Bildcredit: Universität Radboud; CSIRO/ATNF/I.Feain et al., R.Morganti et al., N.Junkes et al.; ESO/WFI; MPIfR/ESO/APEX/A. Weiss et al.; NASA/CXC/CfA/R. Kraft et al.; TANAMI/C. Mueller et al.; EHT/M. Janssen et al.
Wie kommt es dazu, dass sehr massereiche Schwarze Löcher mächtige Strahlen ausstoßen? Um das zu erfahren, bildete das Event Horizon Telescope (EHT) das Zentrum der nahen aktiven Galaxie Centaurus A ab. Der Bildeinschub zeigt eine Kaskade an Bildern die immer detailreicher werden.

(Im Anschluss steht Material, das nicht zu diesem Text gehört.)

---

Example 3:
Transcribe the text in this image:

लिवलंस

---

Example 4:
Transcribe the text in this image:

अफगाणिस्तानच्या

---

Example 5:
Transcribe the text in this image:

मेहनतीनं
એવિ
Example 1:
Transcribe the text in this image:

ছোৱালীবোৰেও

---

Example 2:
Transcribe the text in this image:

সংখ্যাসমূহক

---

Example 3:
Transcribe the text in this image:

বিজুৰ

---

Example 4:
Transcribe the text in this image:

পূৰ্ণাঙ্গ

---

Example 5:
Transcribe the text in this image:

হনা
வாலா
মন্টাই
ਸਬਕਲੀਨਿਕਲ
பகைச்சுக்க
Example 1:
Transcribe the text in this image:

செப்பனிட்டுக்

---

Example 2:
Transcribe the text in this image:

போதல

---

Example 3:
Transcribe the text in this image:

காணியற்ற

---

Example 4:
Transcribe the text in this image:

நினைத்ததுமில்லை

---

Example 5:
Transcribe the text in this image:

Das große Bild zeigt Cen A mit einem großen Teil des Himmels. Damit ihr die Größenordnung erkennt, wurde der Mond eingefügt. Unten ist der kleinste Himmelsausschnitt. Er ist so groß wie ein Golfball auf dem Mond (von der Erde aus gesehen).
Das neue Bild zeigt etwas, das wie zwei Strahlen aussieht. Es sind aber zwei Seiten eines einzigen Strahls. Diese neu entdeckte Aufhellung am Rand des Strahls löst das Rätsel der Entstehung der Strahlen nicht. Es lässt aber vermuten, dass der Teilchenfluss durch einen starken Druck begrenzt wird – vielleicht durch ein Magnetfeld.

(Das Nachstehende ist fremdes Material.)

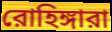
রোহিঙ্গারা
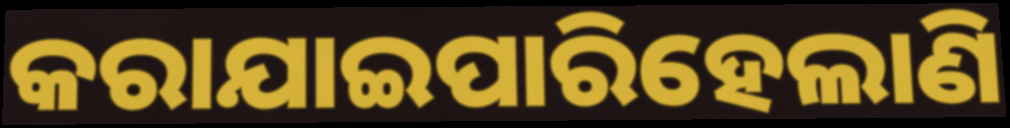
କରାଯାଇପାରିହେଲାଣି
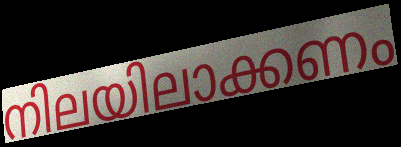
നിലയിലാക്കണം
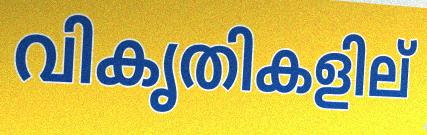
വികൃതികളില്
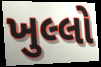
ખુલ્લો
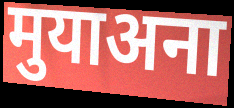
मुयाअना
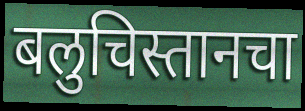
बलुचिस्तानचा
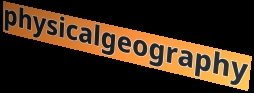
physicalgeography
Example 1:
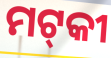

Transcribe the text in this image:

ମଟ୍‌କୀ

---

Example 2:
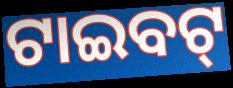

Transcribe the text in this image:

ଟାଇବଟ୍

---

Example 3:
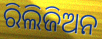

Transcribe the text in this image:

ରିଲିଜିଅନ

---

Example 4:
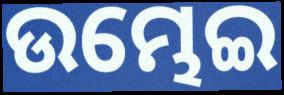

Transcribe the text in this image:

ଉମ୍ଭେଇ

Am EHT arbeiten Radioteleskope auf der ganzen Welt zusammen. Viele Institute sind daran beteiligt. Eines davon ist das Caltech-Submillimeter-Observatorium auf Hawaii in den USA. Auch ALMA in Chile, NOEMA in Frankreich und weitere Teleskope gehörten dazu. Das EHT beobachtet massereiche Schwarze Löcher in unserer Nähe und ihre energiereiche Umgebung.